Put the lines of the data below into a numbered list, skipping any blank lines and leaving the pictures out.

----------------

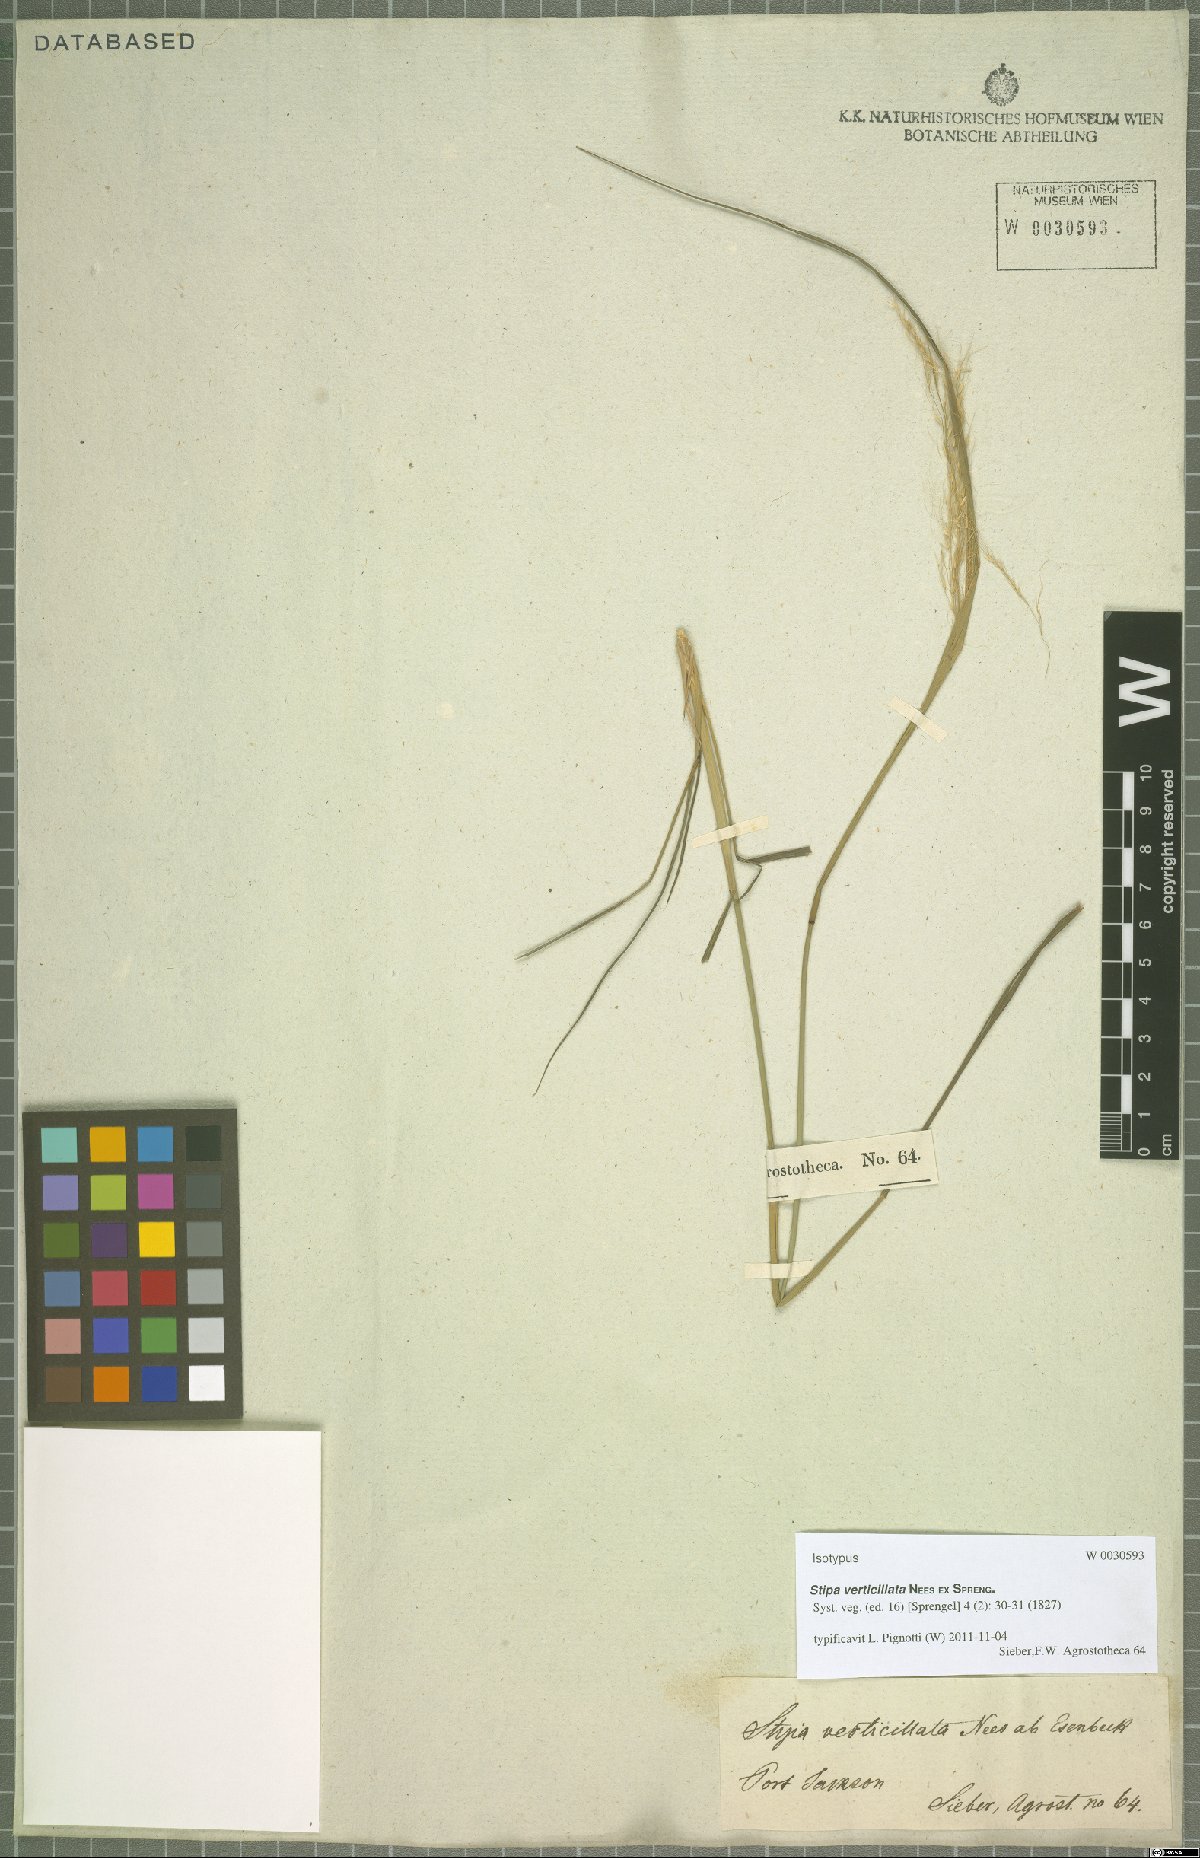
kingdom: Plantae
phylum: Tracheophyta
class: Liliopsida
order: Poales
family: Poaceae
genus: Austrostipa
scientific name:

----------------

• [Task response]
1. kingdom: Plantae
2. phylum: Tracheophyta
3. class: Liliopsida
4. order: Poales
5. family: Poaceae
6. genus: Austrostipa
7. scientific name:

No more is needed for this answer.